> [Set exercise 1]: Gather every line of the entries that contains the string "Example". Case counts.

Hi all it s me again Based on <https apache flink slack com Apache Flink #troubleshooting

Hi all, it's me again! Based on <the previous post...

Jasmin Redzepovic

09/24/2023, 1:54 PM

Hi all, it's me again! Based on the previous post, I've been diving deep into the docs, reading almost every blog post I can find, and even got my hands on a Kafka book. I've come up with a scenario that I think has happened. Can someone please confirm (or disprove 😄) the following steps? 1. KafkaSource operator reads data at very high speed and sends it to KafkaSink operator 2. Lets assume that checkpointing in optimal conditions lasts for 50ms and is triggered every 30s, job is configured with

AT_LEAST_ONCE

delivery guarantee 3. On a checkpoint, KafkaSource will write its state somewhere (but checkpoint is not yet completed, it must wait the state from KafkaSink) 4. On a checkpoint, KafkaSink (producer) will wait for all outstanding records in the Kafka buffers to be acknowledged (similar to flush) 5. If there is a super slow networking in Kafka and

<http://delivery.timeout.ms|delivery.timeout.ms>

is set to 2 mins, checkpoint will block and last up to 2 mins and then it will continue because of Kafka timeout 6. Kafka delivery will timeout and some records will expire, but Kafka buffers will be considered as acknowledged 7. Job manager will take states from both KafkaSource and KafkaSink, and will write them into checkpoint, and consumer offsets will be committed to Kafka afterwards 8. This will result in data loss Flink will assume that we are fine with the data loss since we didn't increase delivery timeout (the maximum time we are willing to wait for messages to be delivered to Kafka) and Flink will continue with the processing and checkpointing. I was hoping that checkpoint would fail in case of a delivery timeout, but looks like it wouldn’t. (but I'm not sure about anything now. 😅)

Martijn Visser

09/24/2023, 3:39 PM

Synchronization point failures like flushing will fail the checkpoint

👍 1

Jasmin Redzepovic

09/24/2023, 9:35 PM

Thanks for the answer Martijn 🙌 Then it looks like Flink is not the reason for the data loss. Do you maybe know if it is possible that Kafka somehow drops the messages in case there is a slow networking (e.g. when brokers are doing rebalance of a large data set)? If yes, I will then try to investigate it further. (there is a data loss somewhere, but I have no clue what could it be 🤷)

> [Records for this exercise]:

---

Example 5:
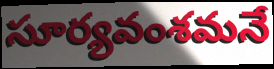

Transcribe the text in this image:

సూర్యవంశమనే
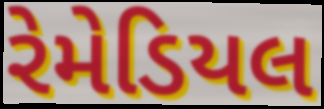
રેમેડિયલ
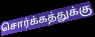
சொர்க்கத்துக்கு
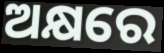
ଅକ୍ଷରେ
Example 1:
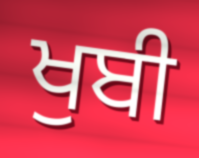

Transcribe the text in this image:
==
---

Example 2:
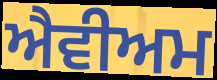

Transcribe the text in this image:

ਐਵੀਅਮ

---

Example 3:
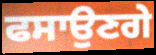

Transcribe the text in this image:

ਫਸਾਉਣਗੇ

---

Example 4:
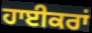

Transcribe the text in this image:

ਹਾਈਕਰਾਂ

> [Set exercise 2]: In the Flink checkpointing thread, what does the reply say will fail the checkpoint?

> [Worked solution 1]:
Example 5:
Example 1:
Example 2:
Example 3:
Example 4:

> [Worked solution 2]: Synchronization point failures like flushing.